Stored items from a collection
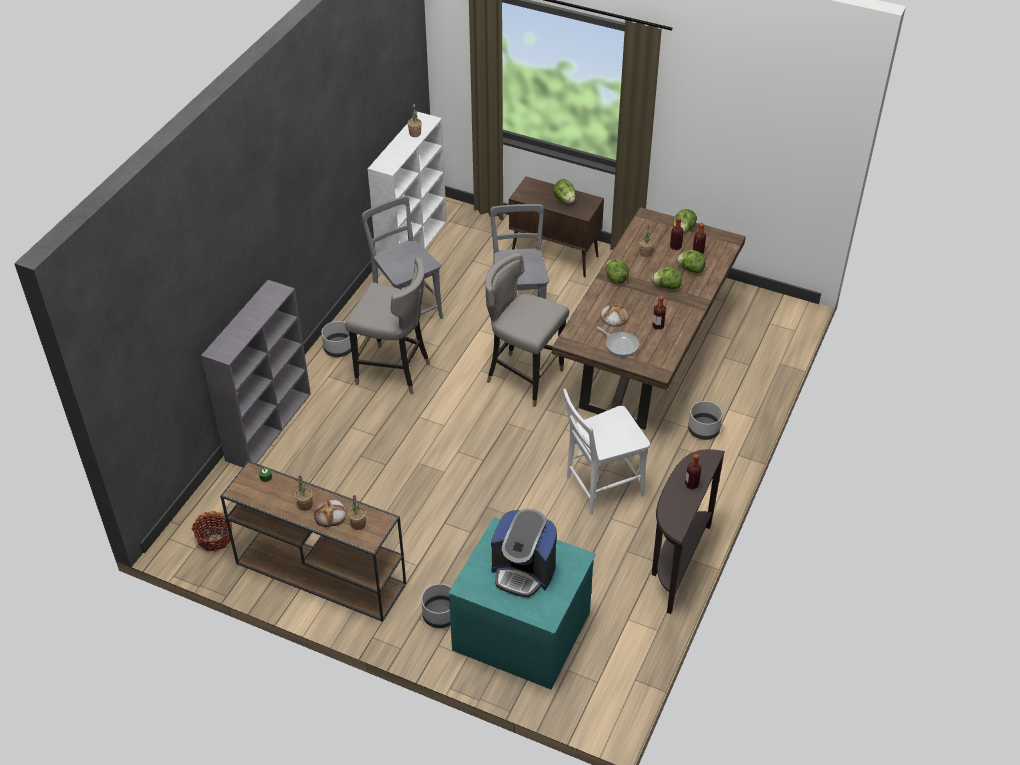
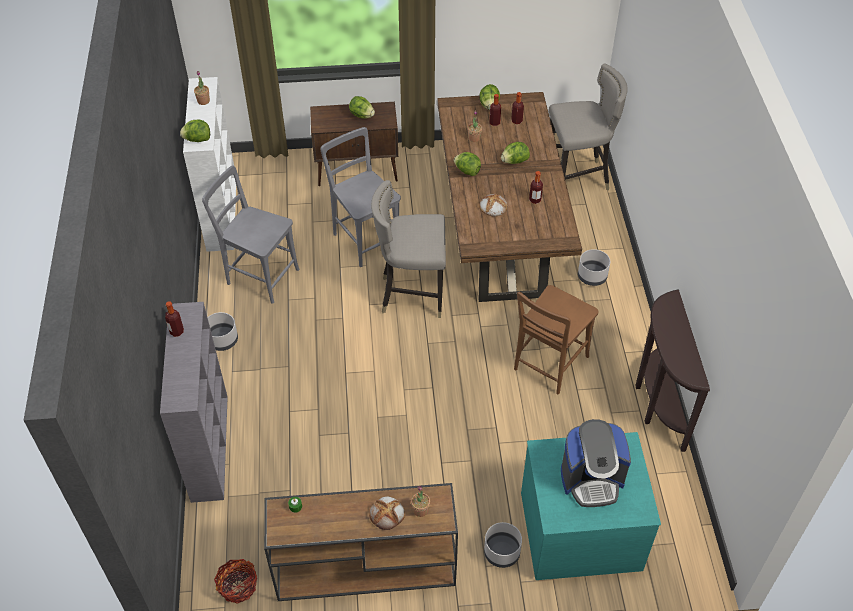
camera: 30 degrees left, 5 degrees up
(305, 505) = (355, 516): potted plant -> none
(394, 372) = (291, 340): grey stool -> grey stool (577, 179)
(600, 487) = (548, 365): white chair -> brown chair
(620, 345) = (517, 230): frying pan -> none
(690, 269) = (522, 138): lettuce -> lettuce (197, 140)
(691, 484) = (677, 331): bottle -> bottle (177, 331)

• Work order
Whatever pictures the entries contain, omit them, and write the rest out exactly.

• Output of the task
camera: 30 degrees left, 5 degrees up
(305, 505) = (355, 516): potted plant -> none
(394, 372) = (291, 340): grey stool -> grey stool (577, 179)
(600, 487) = (548, 365): white chair -> brown chair
(620, 345) = (517, 230): frying pan -> none
(690, 269) = (522, 138): lettuce -> lettuce (197, 140)
(691, 484) = (677, 331): bottle -> bottle (177, 331)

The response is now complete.